Extrato do texto:

Publicado em: 19 Março 2025

Por: Hervé Lancelin

Categoria: Crítica de arte

Tempo de leitura: 9 minutos

As esculturas de Rebecca Warren transformam o barro e o bronze em formas ambíguas que oscilam entre o sublime e o grotesco, desafiando as convenções estéticas com uma intensidade quase criminosa. O seu trabalho questiona-nos sobre os limites entre a materialidade bruta e o refinamento artístico.

Ouçam-me bem, bando de snobs. Rebecca Warren não é uma escultora comum. Ela é aquela artista britânica que molda o barro com uma intensidade quase criminosa, lançando ao rosto do establishment artístico criações que oscilam entre o sublime e o grotesco. As suas obras parecem emergir de um universo primitivo onde as convenções estéticas ainda estão por inventar. Warren é essa força que transforma a matéria bruta em formas ambíguas, próximas de totens pagãos mas decididamente contemporâneos.

Listagem:
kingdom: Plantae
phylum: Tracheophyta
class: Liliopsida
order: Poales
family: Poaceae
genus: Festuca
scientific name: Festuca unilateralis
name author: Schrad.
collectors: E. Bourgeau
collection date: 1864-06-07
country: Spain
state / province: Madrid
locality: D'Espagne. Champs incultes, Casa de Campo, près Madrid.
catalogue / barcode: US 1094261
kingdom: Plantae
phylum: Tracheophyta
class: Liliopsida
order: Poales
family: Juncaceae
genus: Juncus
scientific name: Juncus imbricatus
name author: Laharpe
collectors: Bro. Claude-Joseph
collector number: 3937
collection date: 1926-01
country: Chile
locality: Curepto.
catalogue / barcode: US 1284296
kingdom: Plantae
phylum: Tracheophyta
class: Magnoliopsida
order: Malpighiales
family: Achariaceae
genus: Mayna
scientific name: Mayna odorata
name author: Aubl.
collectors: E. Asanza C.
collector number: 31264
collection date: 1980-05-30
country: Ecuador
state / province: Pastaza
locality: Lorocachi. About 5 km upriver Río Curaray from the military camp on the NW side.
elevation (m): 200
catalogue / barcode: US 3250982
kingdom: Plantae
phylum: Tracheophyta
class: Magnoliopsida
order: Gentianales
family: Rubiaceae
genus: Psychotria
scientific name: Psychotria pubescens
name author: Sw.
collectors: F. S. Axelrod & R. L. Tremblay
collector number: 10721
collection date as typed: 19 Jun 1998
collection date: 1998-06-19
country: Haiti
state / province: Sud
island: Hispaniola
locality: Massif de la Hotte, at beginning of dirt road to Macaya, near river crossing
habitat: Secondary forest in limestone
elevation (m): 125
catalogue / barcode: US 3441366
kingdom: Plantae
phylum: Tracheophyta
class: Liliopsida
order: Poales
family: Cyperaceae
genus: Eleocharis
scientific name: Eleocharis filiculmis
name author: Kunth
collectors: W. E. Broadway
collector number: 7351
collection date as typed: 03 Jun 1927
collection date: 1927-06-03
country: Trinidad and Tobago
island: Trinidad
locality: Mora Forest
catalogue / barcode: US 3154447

O que fazer:
(1) Segundo o extrato, que materiais as esculturas de Rebecca Warren transformam?
(2) Transcreva o trecho do extrato que vai de "Categoria: Crítica de" até "mas decididamente contemporâneos.", com ambos incluídos.

Respostas por tarefa:
(1) O barro e o bronze.

(2)
Categoria: Crítica de arte

Tempo de leitura: 9 minutos

As esculturas de Rebecca Warren transformam o barro e o bronze em formas ambíguas que oscilam entre o sublime e o grotesco, desafiando as convenções estéticas com uma intensidade quase criminosa. O seu trabalho questiona-nos sobre os limites entre a materialidade bruta e o refinamento artístico.

Ouçam-me bem, bando de snobs. Rebecca Warren não é uma escultora comum. Ela é aquela artista britânica que molda o barro com uma intensidade quase criminosa, lançando ao rosto do establishment artístico criações que oscilam entre o sublime e o grotesco. As suas obras parecem emergir de um universo primitivo onde as convenções estéticas ainda estão por inventar. Warren é essa força que transforma a matéria bruta em formas ambíguas, próximas de totens pagãos mas decididamente contemporâneos.